Is there a way to correctly load a pre-trained transformers model without the configuration file?

You are absolutely correct, checkpoint also includes the states of other things. I hadn’t noticed this! I have checked the keys with the code below:

MODEL_PATH = "./aerobert/phase2_ckpt_4302592.pt"
keys = torch.load(MODEL_PATH).keys()
keys

Output: dict_keys([‘model’, ‘optimizer’, ‘master params’, ‘files’])

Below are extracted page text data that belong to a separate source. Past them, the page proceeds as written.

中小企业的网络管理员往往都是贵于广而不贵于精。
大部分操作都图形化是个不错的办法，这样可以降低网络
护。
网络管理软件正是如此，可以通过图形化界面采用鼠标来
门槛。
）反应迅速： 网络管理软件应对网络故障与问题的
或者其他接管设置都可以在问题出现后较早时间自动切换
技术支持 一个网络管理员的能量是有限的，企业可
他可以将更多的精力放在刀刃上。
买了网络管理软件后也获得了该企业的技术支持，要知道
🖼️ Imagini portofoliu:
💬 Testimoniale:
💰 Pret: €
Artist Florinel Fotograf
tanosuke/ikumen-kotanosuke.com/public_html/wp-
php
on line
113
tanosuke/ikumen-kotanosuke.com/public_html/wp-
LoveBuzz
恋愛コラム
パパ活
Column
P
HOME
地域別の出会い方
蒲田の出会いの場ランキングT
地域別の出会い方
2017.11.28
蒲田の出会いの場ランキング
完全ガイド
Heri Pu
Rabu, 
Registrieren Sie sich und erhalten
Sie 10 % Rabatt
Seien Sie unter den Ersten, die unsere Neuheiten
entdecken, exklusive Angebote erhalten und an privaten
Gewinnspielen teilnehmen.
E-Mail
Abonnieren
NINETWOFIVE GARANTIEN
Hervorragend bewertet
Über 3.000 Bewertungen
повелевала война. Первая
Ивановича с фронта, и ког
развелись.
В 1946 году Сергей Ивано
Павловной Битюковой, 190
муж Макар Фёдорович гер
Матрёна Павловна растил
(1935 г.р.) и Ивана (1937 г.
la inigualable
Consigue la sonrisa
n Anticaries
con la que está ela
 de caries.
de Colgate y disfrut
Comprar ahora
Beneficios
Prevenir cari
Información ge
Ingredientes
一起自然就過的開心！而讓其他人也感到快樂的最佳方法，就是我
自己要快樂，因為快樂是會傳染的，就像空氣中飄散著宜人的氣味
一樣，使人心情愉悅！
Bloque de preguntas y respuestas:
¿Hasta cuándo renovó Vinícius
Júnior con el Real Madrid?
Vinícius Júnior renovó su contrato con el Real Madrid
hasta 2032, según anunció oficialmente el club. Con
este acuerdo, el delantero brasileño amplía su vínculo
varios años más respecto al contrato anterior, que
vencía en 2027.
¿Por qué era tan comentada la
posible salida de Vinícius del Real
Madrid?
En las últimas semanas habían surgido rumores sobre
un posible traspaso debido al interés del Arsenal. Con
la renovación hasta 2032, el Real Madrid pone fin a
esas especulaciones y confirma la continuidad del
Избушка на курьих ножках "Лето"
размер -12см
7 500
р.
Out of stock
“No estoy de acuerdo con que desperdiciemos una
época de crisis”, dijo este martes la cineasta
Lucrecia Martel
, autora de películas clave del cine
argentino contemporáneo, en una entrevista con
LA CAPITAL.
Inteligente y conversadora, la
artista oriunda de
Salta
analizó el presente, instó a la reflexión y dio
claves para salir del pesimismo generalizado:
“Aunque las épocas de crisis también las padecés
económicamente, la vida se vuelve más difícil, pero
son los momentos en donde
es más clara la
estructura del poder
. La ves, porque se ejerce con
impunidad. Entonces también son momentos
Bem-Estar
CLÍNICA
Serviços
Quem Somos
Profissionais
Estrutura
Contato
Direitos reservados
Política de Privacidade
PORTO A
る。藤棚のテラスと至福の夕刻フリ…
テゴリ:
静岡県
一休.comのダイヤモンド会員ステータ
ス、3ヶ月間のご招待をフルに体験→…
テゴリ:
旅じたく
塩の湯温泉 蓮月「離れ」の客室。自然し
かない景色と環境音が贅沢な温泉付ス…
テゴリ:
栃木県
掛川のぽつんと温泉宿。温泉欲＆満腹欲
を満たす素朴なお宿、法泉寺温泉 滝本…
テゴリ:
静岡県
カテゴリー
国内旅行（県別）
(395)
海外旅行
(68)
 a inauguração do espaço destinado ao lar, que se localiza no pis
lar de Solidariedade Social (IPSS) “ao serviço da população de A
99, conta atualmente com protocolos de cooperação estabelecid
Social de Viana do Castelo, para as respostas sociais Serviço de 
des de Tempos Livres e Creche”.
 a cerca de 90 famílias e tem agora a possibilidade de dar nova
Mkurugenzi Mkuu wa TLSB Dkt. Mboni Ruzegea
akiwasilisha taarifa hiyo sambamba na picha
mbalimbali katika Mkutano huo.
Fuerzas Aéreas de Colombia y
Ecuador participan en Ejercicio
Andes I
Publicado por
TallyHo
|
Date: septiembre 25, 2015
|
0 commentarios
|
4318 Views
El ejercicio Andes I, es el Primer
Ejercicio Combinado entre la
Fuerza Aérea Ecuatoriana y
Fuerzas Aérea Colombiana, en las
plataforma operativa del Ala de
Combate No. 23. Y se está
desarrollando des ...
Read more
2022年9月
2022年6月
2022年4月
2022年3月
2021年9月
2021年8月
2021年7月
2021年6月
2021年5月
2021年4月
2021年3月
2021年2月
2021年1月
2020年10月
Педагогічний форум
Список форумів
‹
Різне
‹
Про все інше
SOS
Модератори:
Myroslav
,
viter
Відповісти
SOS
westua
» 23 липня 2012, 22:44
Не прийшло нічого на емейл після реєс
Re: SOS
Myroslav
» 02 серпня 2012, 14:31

If I look at the the files, there are quite a few files as below:

[3,
‘/local_workspace_data/bert/part-00879-of-00500.hdf5’,
‘/local_workspace_data/bert/part-00562-of-00500.hdf5’,
‘/local_workspace_data/bert/part-01703-of-00500.hdf5’,
‘/local_workspace_data/bert/part-01706-of-00500.hdf5’,
…]

If I run your code below, it produces an error:

MODEL_PATH = "./checkpoint.pt"
state_dict = torch.load(MODEL_PATH)["model"]
config = AutoConfig.from_pretrained("./bert_config.json")
model = BertModel(config)

model = BertModel._load_state_dict_into_model(
    model,
    state_dict,
    MODEL_PATH
)[0]

The error:

RuntimeError: Error(s) in loading state_dict for BertModel:
size mismatch for bert.embeddings.word_embeddings.weight: copying a param with shape torch.Size([30528, 1024]) from checkpoint, the shape in current model is torch.Size([30522, 1024]).

Does this mean the vocabulary of the saved model has 6 additional words?